We had a very somber meeting with our guides and group. Basically, explaining that if we couldn’t fly tomorrow, we would need to think of other options, Annapurna being one of them. I pinned all my hopes on flying to Lukla Tuesday morning as I settled into the King Size bed for the night.
I woke at 4am, not through excitement, but because the sound of thunder and lightning crashed around what felt like my headboard. I cried, I honestly thought our Everest dreams were over, this time. Robbie had already contrived a little plan if we couldn’t fly but I didn’t want to think of second options, I so desperately wanted to be there. We arrived for breakfast, ate up and jumped in the van to the airport, despite the rain. Shankar said the weather might clear and Lukla could be okay. We followed the airport procedure and waited in departures. All I could see were red canceled signs flashing on the screens. Four hours passed and all flights had been grounded. The whole team felt deflated; we left the airport on the minibus on route to the hotel.
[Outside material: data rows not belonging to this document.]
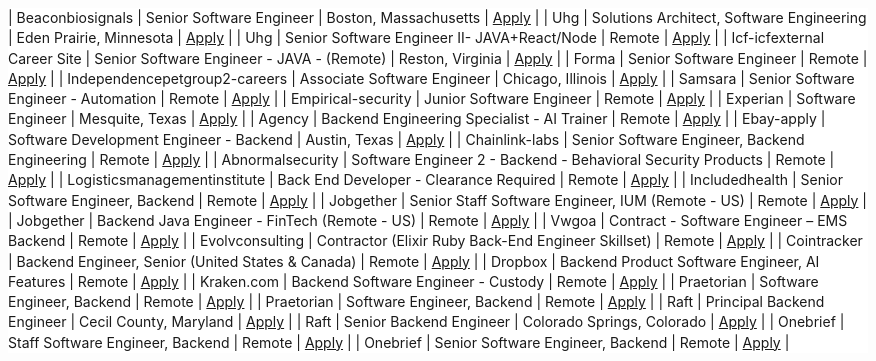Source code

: | Beaconbiosignals | Senior Software Engineer | Boston, Massachusetts | [Apply](https://job-boards.greenhouse.io/beaconbiosignals/jobs/4016656009?utm_source=reddit&utm_medium=organic&utm_campaign=wfhjobs) |
| Uhg | Solutions Architect, Software Engineering | Eden Prairie, Minnesota | [Apply](https://uhg.taleo.net/careersection/10000/jobdetail.ftl?job=2288359&lang=en&utm_source=reddit&utm_medium=organic&utm_campaign=wfhjobs) |
| Uhg | Senior Software Engineer II- JAVA+React/Node | Remote | [Apply](https://uhg.taleo.net/careersection/10780/jobdetail.ftl?job=2287003&lang=en&utm_source=reddit&utm_medium=organic&utm_campaign=wfhjobs) |
| Icf-icfexternal Career Site | Senior Software Engineer - JAVA - (Remote) | Reston, Virginia | [Apply](https://icf.wd1.myworkdayjobs.com/icfexternal_career_site/job/Reston-VA/Software-Engineer---JAVA----Remote-_R2501547?utm_source=reddit&utm_medium=organic&utm_campaign=wfhjobs) |
| Forma | Senior Software Engineer | Remote | [Apply](https://jobs.ashbyhq.com/forma/6544237b-3e14-4a75-81fb-d65515451bba?utm_source=reddit&utm_medium=organic&utm_campaign=wfhjobs) |
| Independencepetgroup2-careers | Associate Software Engineer | Chicago, Illinois | [Apply](https://independencepetgroup.wd1.myworkdayjobs.com/careers/job/United-States-Wisconsin/Associate-Software-Engineer_JR101144?utm_source=reddit&utm_medium=organic&utm_campaign=wfhjobs) |
| Samsara | Senior Software Engineer - Automation | Remote | [Apply](https://www.samsara.com/company/careers/roles/7185127?gh_jid=7185127&utm_source=reddit&utm_medium=organic&utm_campaign=wfhjobs) |
| Empirical-security | Junior Software Engineer | Remote | [Apply](https://jobs.ashbyhq.com/empirical-security/16bd6ff1-2bd2-4f43-9108-b1ef22ad40e3?utm_source=reddit&utm_medium=organic&utm_campaign=wfhjobs) |
| Experian | Software Engineer | Mesquite, Texas | [Apply](https://jobs.smartrecruiters.com/Experian/744000077959175?utm_source=reddit&utm_medium=organic&utm_campaign=wfhjobs) |
| Agency | Backend Engineering Specialist - AI Trainer | Remote | [Apply](https://job-boards.eu.greenhouse.io/agency/jobs/4661538101?utm_source=reddit&utm_medium=organic&utm_campaign=wfhjobs) |
| Ebay-apply | Software Development Engineer - Backend | Austin, Texas | [Apply](https://ebay.wd1.myworkdayjobs.com/apply/job/Austin/Software-Development-Engineer---Backend_R0068750?utm_source=reddit&utm_medium=organic&utm_campaign=wfhjobs) |
| Chainlink-labs | Senior Software Engineer, Backend Engineering | Remote | [Apply](https://jobs.ashbyhq.com/chainlink-labs/f35790bc-41dc-4c89-ace2-c7efda9365b3?utm_source=reddit&utm_medium=organic&utm_campaign=wfhjobs) |
| Abnormalsecurity | Software Engineer 2 - Backend - Behavioral Security Products | Remote | [Apply](https://careers.abnormal.ai/jobs/6690378003?gh_jid=6690378003&utm_source=reddit&utm_medium=organic&utm_campaign=wfhjobs) |
| Logisticsmanagementinstitute | Back End Developer - Clearance Required | Remote | [Apply](https://careers-lmi.icims.com/jobs/13008/job?iis=Job+Board&iisn=HiringCafe&utm_source=reddit&utm_medium=organic&utm_campaign=wfhjobs) |
| Includedhealth | Senior Software Engineer, Backend | Remote | [Apply](https://jobs.lever.co/includedhealth/6834927b-8527-4c2c-bc15-855a56f68765?utm_source=reddit&utm_medium=organic&utm_campaign=wfhjobs) |
| Jobgether | Senior Staff Software Engineer, IUM (Remote - US) | Remote | [Apply](https://apply.workable.com/j/5906F36356?utm_source=reddit&utm_medium=organic&utm_campaign=wfhjobs) |
| Jobgether | Backend Java Engineer - FinTech (Remote - US) | Remote | [Apply](https://apply.workable.com/j/EBCDDCA786?utm_source=reddit&utm_medium=organic&utm_campaign=wfhjobs) |
| Vwgoa | Contract - Software Engineer – EMS Backend | Remote | [Apply](https://vwgoa.taleo.net/careersection/ea_careers/jobdetail.ftl?job=ELE000335&lang=en&utm_source=reddit&utm_medium=organic&utm_campaign=wfhjobs) |
| Evolvconsulting | Contractor (Elixir Ruby Back-End Engineer Skillset) | Remote | [Apply](https://jobs.jobvite.com/evolvconsulting/job/oERrxfwd?utm_source=reddit&utm_medium=organic&utm_campaign=wfhjobs) |
| Cointracker | Backend Engineer, Senior (United States & Canada) | Remote | [Apply](https://jobs.ashbyhq.com/cointracker/d6e75d8f-8af0-4da7-abe4-cc0128c87f3f?utm_source=reddit&utm_medium=organic&utm_campaign=wfhjobs) |
| Dropbox | Backend Product Software Engineer, AI Features | Remote | [Apply](https://jobs.dropbox.com/listing/7124225?gh_jid=7124225&utm_source=reddit&utm_medium=organic&utm_campaign=wfhjobs) |
| Kraken.com | Backend Software Engineer - Custody | Remote | [Apply](https://jobs.ashbyhq.com/kraken.com/e99130ac-1547-4d6c-a507-4122bb9c4f70?utm_source=reddit&utm_medium=organic&utm_campaign=wfhjobs) |
| Praetorian | Software Engineer, Backend | Remote | [Apply](https://www.praetorian.com/careers/career-detail/?gh_jid=6693433003&utm_source=reddit&utm_medium=organic&utm_campaign=wfhjobs) |
| Praetorian | Software Engineer, Backend | Remote | [Apply](https://www.praetorian.com/careers/career-detail/?gh_jid=6695322003&utm_source=reddit&utm_medium=organic&utm_campaign=wfhjobs) |
| Raft | Principal Backend Engineer | Cecil County, Maryland | [Apply](https://job-boards.greenhouse.io/raft/jobs/5624833004?utm_source=reddit&utm_medium=organic&utm_campaign=wfhjobs) |
| Raft | Senior Backend Engineer | Colorado Springs, Colorado | [Apply](https://job-boards.greenhouse.io/raft/jobs/5624841004?utm_source=reddit&utm_medium=organic&utm_campaign=wfhjobs) |
| Onebrief | Staff Software Engineer, Backend | Remote | [Apply](https://jobs.ashbyhq.com/onebrief/e4f98fc8-3eee-449f-a09c-843dbf7ad7fd?utm_source=reddit&utm_medium=organic&utm_campaign=wfhjobs) |
| Onebrief | Senior Software Engineer, Backend | Remote | [Apply](https://jobs.ashbyhq.com/onebrief/5a1ad50b-4165-40e3-bedc-93bbdf18f507?utm_source=reddit&utm_medium=organic&utm_campaign=wfhjobs) |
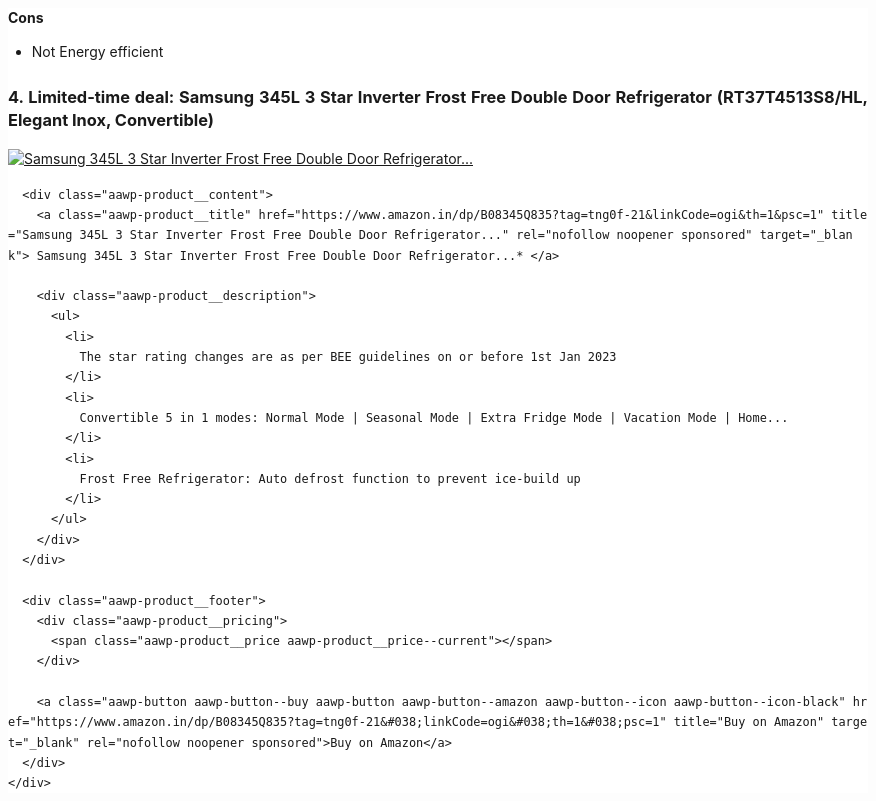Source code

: <p style="text-align: justify;">
  <strong>Cons</strong>
</p>

<ul style="text-align: justify;">
  <li>
    Not Energy efficient
  </li>
</ul>

<h3 style="text-align: justify;">
  4. Limited-time deal: Samsung 345L 3 Star Inverter Frost Free Double Door Refrigerator (RT37T4513S8/HL, Elegant Inox, Convertible)
</h3>

<p style="text-align: justify;">
  <div class="aawp">
    <div class="aawp-product aawp-product--horizontal"  data-aawp-product-id="B08345Q835" data-aawp-product-title="Samsung 345L 3 Star Inverter Frost Free Double Door Refrigerator  RT37T4513S8/HL Elegant Inox Convertible 5In 1" data-aawp-geotargeting="true" data-aawp-click-tracking="title">
      <div class="aawp-product__thumb">
        <a class="aawp-product__image-link"
           href="https://www.amazon.in/dp/B08345Q835?tag=tng0f-21&linkCode=ogi&th=1&psc=1" title="Samsung 345L 3 Star Inverter Frost Free Double Door Refrigerator..." rel="nofollow noopener sponsored" target="_blank"> <img class="aawp-product__image" src="https://m.media-amazon.com/images/I/31UMFldiDRL._SL160_.jpg" alt="Samsung 345L 3 Star Inverter Frost Free Double Door Refrigerator..." /> </a>
      </div>
      
      <div class="aawp-product__content">
        <a class="aawp-product__title" href="https://www.amazon.in/dp/B08345Q835?tag=tng0f-21&linkCode=ogi&th=1&psc=1" title="Samsung 345L 3 Star Inverter Frost Free Double Door Refrigerator..." rel="nofollow noopener sponsored" target="_blank"> Samsung 345L 3 Star Inverter Frost Free Double Door Refrigerator...* </a> 
        
        <div class="aawp-product__description">
          <ul>
            <li>
              The star rating changes are as per BEE guidelines on or before 1st Jan 2023
            </li>
            <li>
              Convertible 5 in 1 modes: Normal Mode | Seasonal Mode | Extra Fridge Mode | Vacation Mode | Home...
            </li>
            <li>
              Frost Free Refrigerator: Auto defrost function to prevent ice-build up
            </li>
          </ul>
        </div>
      </div>
      
      <div class="aawp-product__footer">
        <div class="aawp-product__pricing">
          <span class="aawp-product__price aawp-product__price--current"></span>
        </div>
        
        <a class="aawp-button aawp-button--buy aawp-button aawp-button--amazon aawp-button--icon aawp-button--icon-black" href="https://www.amazon.in/dp/B08345Q835?tag=tng0f-21&#038;linkCode=ogi&#038;th=1&#038;psc=1" title="Buy on Amazon" target="_blank" rel="nofollow noopener sponsored">Buy on Amazon</a>
      </div>
    </div>
  </div>
</p>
Over the sound of silence, Shankar announced we should go to the temple to walk around, we all agreed as it was better than sitting in the hotel all day watching the rain. The temple we visited is called Pashupatinath.
Pashupatinath Temple is Nepal’s most sacred Hindu temple. Located on the outskirts of Kathmandu, near the airport. You will need to jump in a taxi to get here and pay the entry fee to walk around. The temple is the oldest Hindu temple in Nepal and people travel from afar to worship here, it also attracts elderly followers of Hinduism who come here to die & be cremated.
The temple is an open-air crematorium, the podiums are prepared for the dead and families can hold a ceremony for their loved ones, their ashes are then pushed into the river. This river meets up with the Ganges in India, and ultimately paradise. When we arrived, we walked around, distracted by the monkeys and cows wandering through the grounds.
We also spoke to the beautifully decorated men who happily posed for portraits. While we were in the temple, we witnessed the beginnings of a ceremony, we watched the family cover the deceased in flowers and transport them to a podium, we left shortly after out of respect. It was a beautifully, humbling experience to see how other cultures celebrate life and death.
Back at the hotel, we were welcomed with cucumber mushy drinks, we could see the sympathetic faces of the hotel staff, knowing that once again our Lukla efforts had failed. But we got to shower again and sleep in a bed fit for a king, we lapped up the luxury while we could.
Another somber dinner with the team, some members choosing to retire to bed early and see what tomorrow brings. I was one of those people. I sat in bed and planned out Plan B because if we didn’t fly Wednesday morning then our Everest dreams may come to an end and I was determined to not let that happen.
I fell asleep to the sound of rain hitting the roof, dogs barking below and the occasional crash of thunder. I squeezed Robbie’s hand hard and prayed for a clear day in the mountains tomorrow, we just had to get to Lukla.